§ TASK OBJECTIVE
Select from the data all lines with the word "Site".

[Items listed in a dataset]
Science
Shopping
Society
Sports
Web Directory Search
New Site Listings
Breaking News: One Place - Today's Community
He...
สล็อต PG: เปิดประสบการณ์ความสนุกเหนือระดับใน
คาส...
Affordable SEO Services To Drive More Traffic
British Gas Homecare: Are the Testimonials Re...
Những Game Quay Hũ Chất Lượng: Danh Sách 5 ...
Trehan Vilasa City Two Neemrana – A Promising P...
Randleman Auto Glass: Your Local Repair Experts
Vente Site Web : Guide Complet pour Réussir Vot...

§ ANSWER FOR THIS EXERCISE
New Site Listings
Vente Site Web : Guide Complet pour Réussir Vot...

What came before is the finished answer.